WHAT TO PRODUCE
Where in the data below does the word "público" appear? Copy every line that has it.

DATA PROVIDED
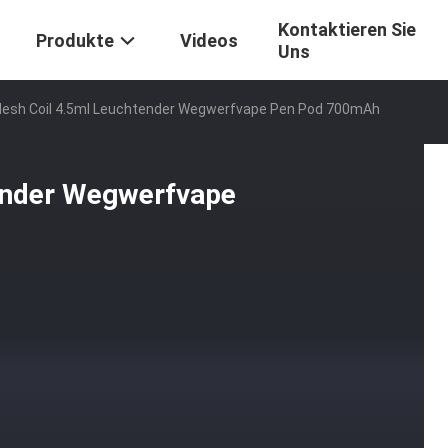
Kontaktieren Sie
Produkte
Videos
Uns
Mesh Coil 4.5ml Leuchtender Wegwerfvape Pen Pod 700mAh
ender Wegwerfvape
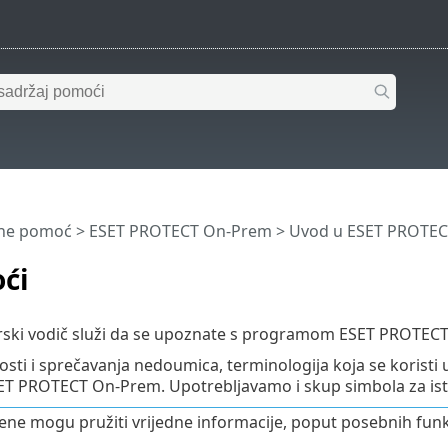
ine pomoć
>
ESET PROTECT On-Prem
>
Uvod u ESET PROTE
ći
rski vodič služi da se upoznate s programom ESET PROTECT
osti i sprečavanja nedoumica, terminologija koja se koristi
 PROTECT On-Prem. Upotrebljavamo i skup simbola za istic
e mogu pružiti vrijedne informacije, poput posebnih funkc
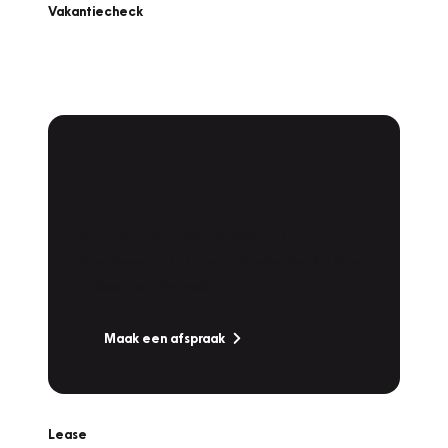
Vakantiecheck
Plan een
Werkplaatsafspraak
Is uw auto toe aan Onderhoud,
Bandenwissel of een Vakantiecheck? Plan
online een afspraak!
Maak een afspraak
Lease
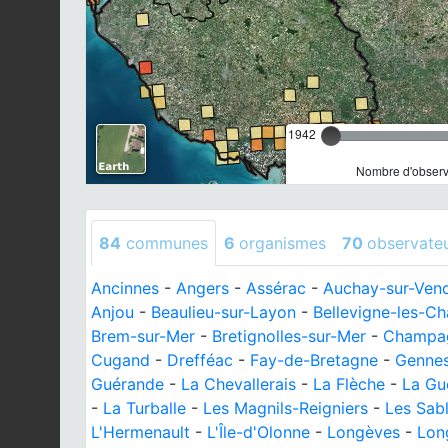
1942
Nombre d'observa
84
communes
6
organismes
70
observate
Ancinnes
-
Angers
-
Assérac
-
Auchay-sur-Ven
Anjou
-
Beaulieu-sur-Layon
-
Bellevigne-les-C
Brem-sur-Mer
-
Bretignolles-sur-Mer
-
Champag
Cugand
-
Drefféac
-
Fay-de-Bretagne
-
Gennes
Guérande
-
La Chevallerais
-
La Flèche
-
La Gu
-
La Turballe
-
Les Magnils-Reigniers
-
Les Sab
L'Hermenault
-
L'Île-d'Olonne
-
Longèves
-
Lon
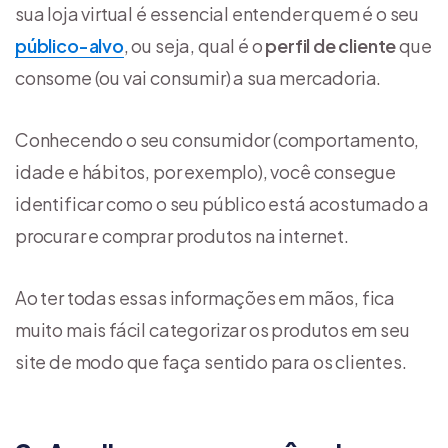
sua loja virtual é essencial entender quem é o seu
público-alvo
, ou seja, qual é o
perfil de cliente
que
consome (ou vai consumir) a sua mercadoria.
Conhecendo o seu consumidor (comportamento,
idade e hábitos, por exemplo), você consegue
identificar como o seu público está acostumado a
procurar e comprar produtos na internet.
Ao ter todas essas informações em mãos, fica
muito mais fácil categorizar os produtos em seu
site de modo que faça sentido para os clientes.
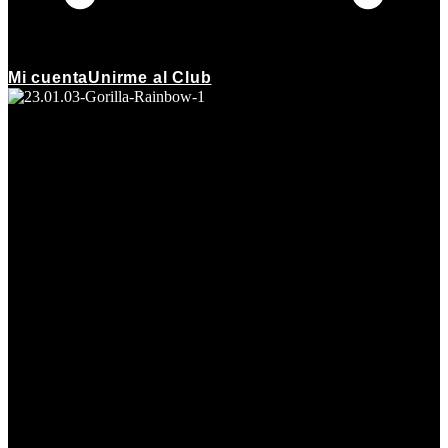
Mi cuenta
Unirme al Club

EXERCISE ANSWER
público-alvo
identificar como o seu público está acostumado a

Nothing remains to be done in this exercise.